**EXERCISE DESCRIPTION**
The first line of the entries and each line after it, through the one that contains "notepad: none [9,323,130,377]", are to be duplicated exactly; no picture belongs in the copy.

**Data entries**
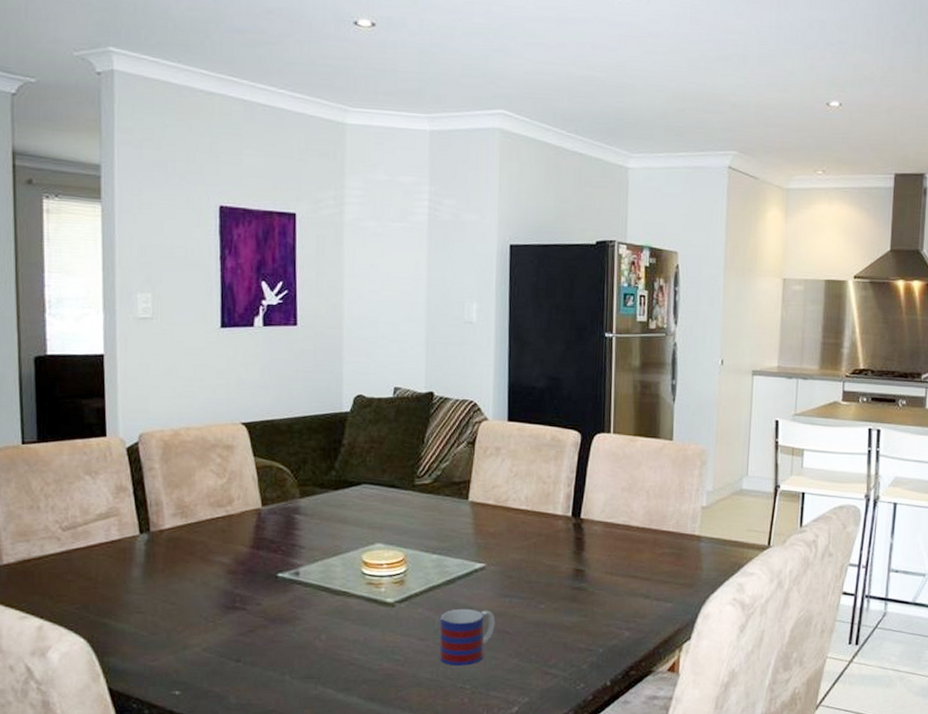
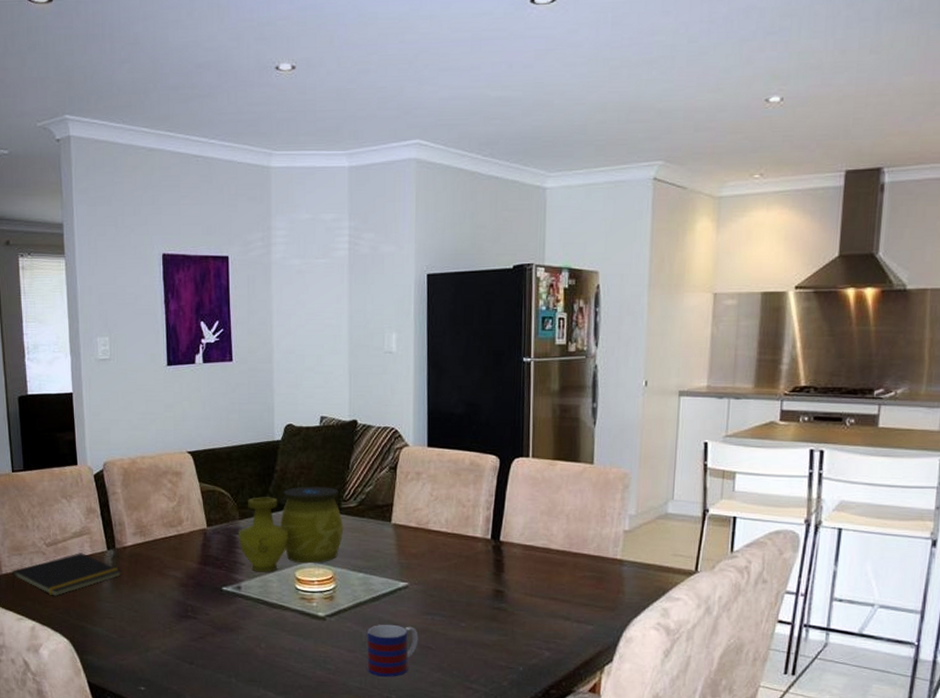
notepad: none [15,537,157,590] -> present [12,553,122,597]
decorative vase: none [297,461,417,556] -> present [238,486,344,573]

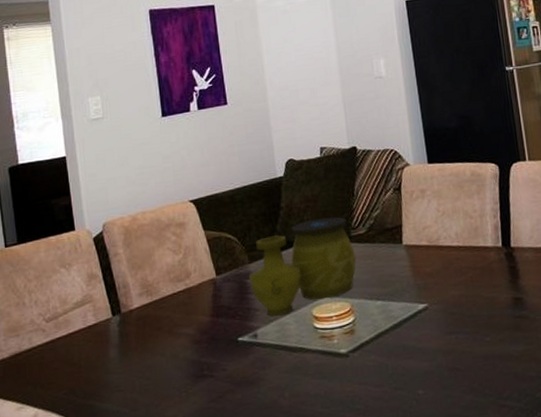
notepad: present [12,553,122,597] -> none [9,323,130,377]
mug: present [366,624,419,677] -> none [392,349,446,409]

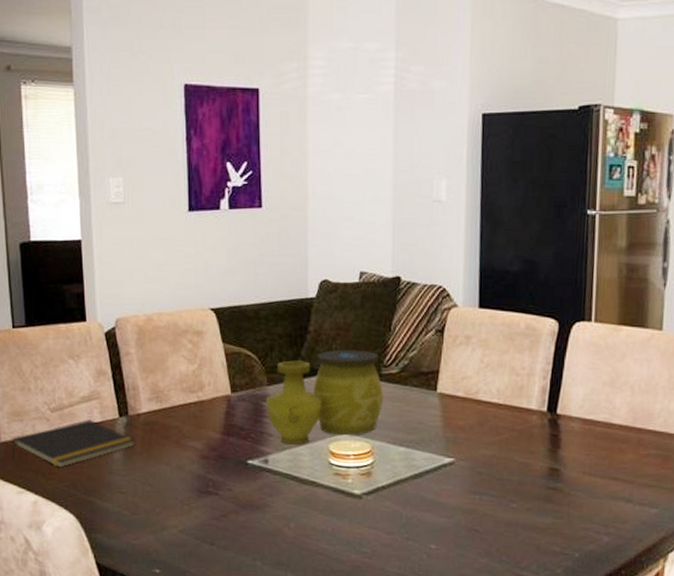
notepad: none [9,323,130,377] -> present [12,419,135,469]

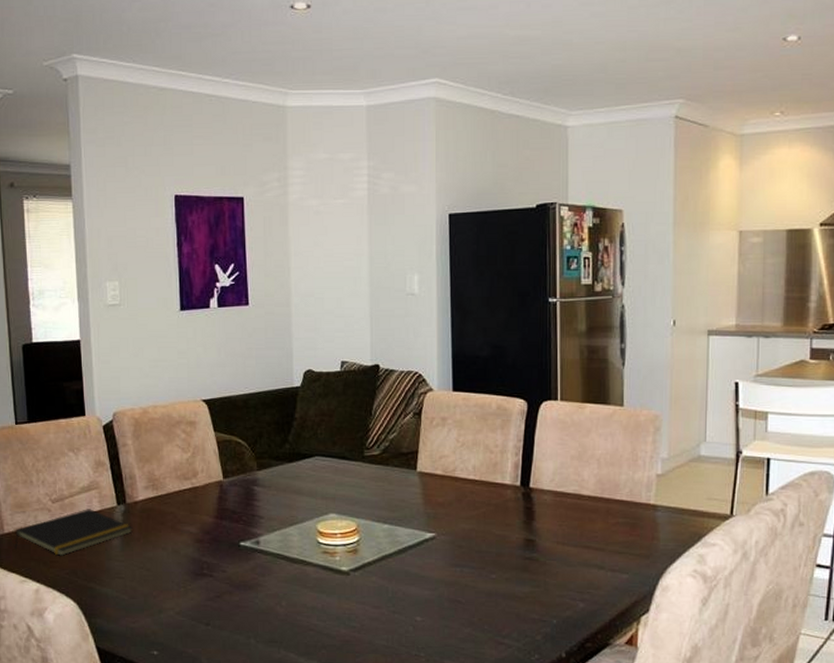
decorative vase: present [265,349,384,445] -> none [256,434,367,526]

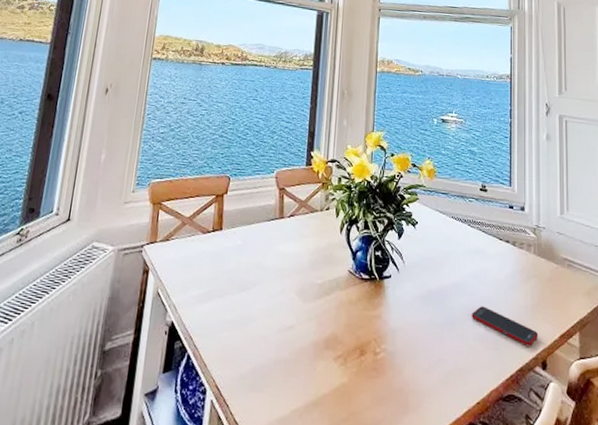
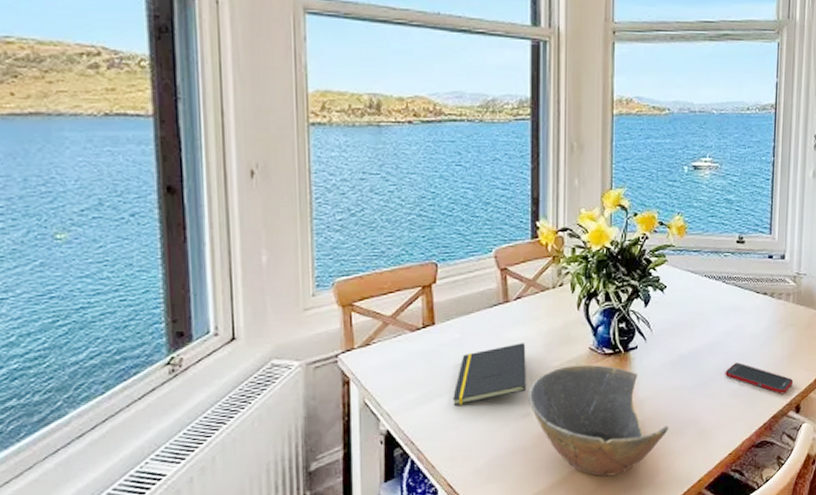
notepad: none [229,257,295,308] -> present [453,343,526,406]
bowl: none [293,285,418,406] -> present [529,364,668,477]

**WORKED SOLUTION**
notepad: none [15,537,157,590] -> present [12,553,122,597]
decorative vase: none [297,461,417,556] -> present [238,486,344,573]

notepad: present [12,553,122,597] -> none [9,323,130,377]
mug: present [366,624,419,677] -> none [392,349,446,409]

notepad: none [9,323,130,377] -> present [12,419,135,469]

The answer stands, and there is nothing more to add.